Hayman is a man of few words, but all of them worth listening to and with a dry sense of humour. He takes his captaincy lead from his Otago hero Kelvin Middleton.
“He was straight to the point, no nonsense in attitude and with no hidden agenda. Some of those qualities have been lost,” said Hayman.
So New Zealand have the best tight-head on the planet – only he is not playing for them and they are hurting badly. But do not expect Hayman to join in the chorus of criticism of the All Blacks.
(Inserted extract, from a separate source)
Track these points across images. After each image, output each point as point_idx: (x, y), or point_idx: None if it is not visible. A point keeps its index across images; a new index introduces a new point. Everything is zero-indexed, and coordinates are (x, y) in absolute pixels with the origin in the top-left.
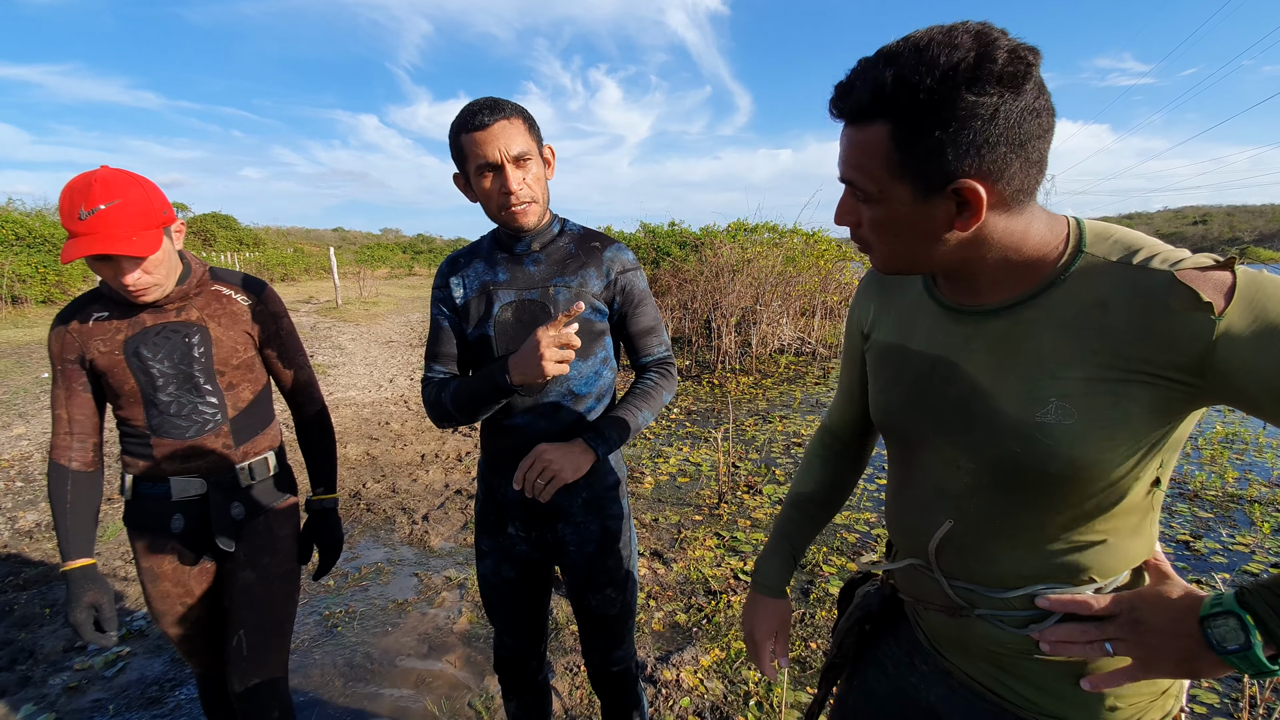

“I feel sorry for the guys and the management. I know how much work they are putting in and I know how hard it is with the weight of expectation in New Zealand and how difficult it is when things are not going well. It is a tough place to be at the moment.”
While he knew his tenure at Newcastle would cast him in the international wilderness, he is adamant that, far from simply cashing in, the move has improved him as a player.
“The Premiership is a big contrast from Super 14 and is great for experience and learning new things. There is more than one way to skin a cat on a rugby field and it is great to try the game on both sides of the world.”
Hayman is hardly homesick, with Jimmy Gopperth from the Auckland Blues the latest Kiwi recruit at Newcastle, joining Brent Wilson and Mark Sorenson, as well as former Hurricane Tane Tu’ipulotu from Tonga and Samoan loose forward Filipo Levi, who won the U21 World Cup with New Zealand alongside Jerry Collins and Rodney So’oialo.
“I might need a bigger barbecue to feed them all on Sundays,” said Hayman, settled in Northumberland with wife Natalie, who has been reporting for national television station ITV.
He has managed some shooting locally – a huge passion of his as a mad keen countryman – and is most effusive when talking guns and game, but he has yet to land a prized grouse shooting invitation.
He finally reveals his long-term goal, but it is when his rugby career is over. A farm in his Taranaki homeland somewhere and definitely bigger than the 20 acres he currently has down south in Dunedin.
Hayman loves deer stalking. But at the moment he must feel like the hunted not the hunter, with millions of New Zealand eyes trained on him, boring the message: “come home Carl. Your country needs you.” Well I’m not asking him again.